Amy et les albatros


Depuis l’annonce de la mort d’Amy Winehouse, j’ai lu et entendu un nombre impressionnant d’âneries.

Des messieurs-dames-la-morale nous expliquant que oui d’accord c’est triste mais quand on se drogue, quand on vit dans l’excès, la mort à 27 ans, on l’a quand même bien cherchée.

Imbéciles bien coiffés qui ne voient les autres qu’à travers leur propre miroir. Ils s’y regardent, s’y mirent et s’y admirent, ne comprenant pas pourquoi tout le monde ne leur ressemble pas. Eux pourtant si bien-comme-il-faut, dont l’existence sans vagues et sans intérêt, devrait servir de modèle à l’humanité entière.

Comment ne pas ressembler à ces dames si policées qui n’hésitent pourtant pas à vendre leurs filles au plus offrant, fardant cette prostitution par la formule : « c’est un garçon de bonne famille » ? Comment ne pas ressembler à ces messieurs bien repassés, qui sentent bon le confort tranquille, dont la médiocrité pollue notre air, et le rend irrespirable ?

Sacrilège ! Allez, tous au moule de l’ennui, de l’hypocrisie et de la bêtise !

Ces messieurs-dames ont construit un monde qui leur ressemble.

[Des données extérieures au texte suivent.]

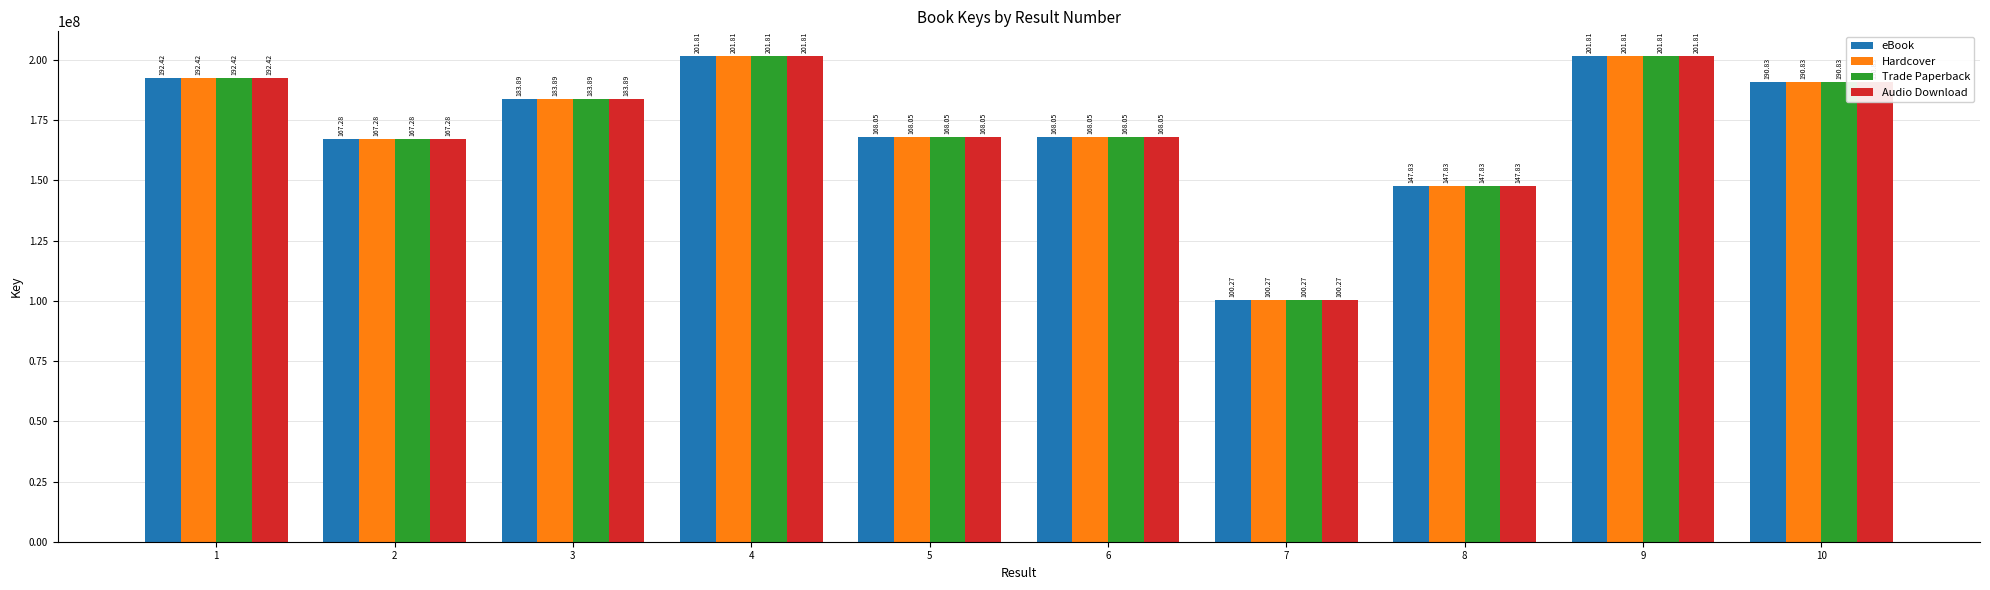

What are all the series names shown in the legend?

eBook, Hardcover, Trade Paperback, Audio Download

Un monde terne, gris et vulgaire, aussi passionnant que le vagin d’une nonne. Un monde aux murs trop étroits et au plafond beaucoup trop bas.

Baudelaire disait de son albatros : « ses ailes de géant l’empêchent de marcher ».

Amy Winehouse était un albatros. Comme tout ceux et celles qui sont trop grands pour entrer dans le moule majoritaire. Ceux et celles dont les ailes de géant empêchent de marcher sur les routes balisées de la banalité.

Les murs étroits et les plafonds trop bas, les albatros s’y cognent et s’y blessent. Ils essayent de les pousser, les repousser, pour un peu plus d’espace, pour respirer, pour rêver, pour créer. Pour voir le ciel, sentir le soleil et le vent. Creuser une brèche pour s’envoler, le plus haut possible, jusqu’à la lune, jusqu’aux étoiles. Pour flirter avec les anges et tutoyer les dieux.

Alors parfois, certains albatros se cognent trop fort, tombent et ne se relèvent plus. Ils gisent là, sous l’œil sévère des bien pensants.

« Ils avaient qu’à pas se cogner » disent-ils.

Parce que eux, ces murs-là, ils les aiment. Ils y accrochent leurs photos de vacances et leurs diplômes –ces médailles dérisoires pour obéissants émérites. Pour eux, le plafond n’est jamais trop bas. Eux qui sont nés, qui vivent et qui sans doute mourront à genoux. Eux, pour qui ramper est une philosophie de vie.

Comment peuvent-ils comprendre les albatros ?

Des albatros qui s’appellent Amy Winehouse, Billie Holiday, Jimmy Hendrix, Janis Joplin, Jim Morrison. Des géants dont les ailes nous font encore voyager.

Que restera-t-il de ces messieurs-dames-la-morale ? De vagues souvenirs ? Des photos jaunies ? Un nom gravé sur une pierre tombale, que viendra effacer la mousse, la poussière ou, pour les moins chanceux, un projet immobilier ou un parking ?

Amy Winehouse est morte mais elle est encore là et bien là. Encore plus là que jamais. Avec sa voix qui vibre et nous fait vibrer.

Eux, ils pètent de santé, mais n’ont jamais vraiment existé.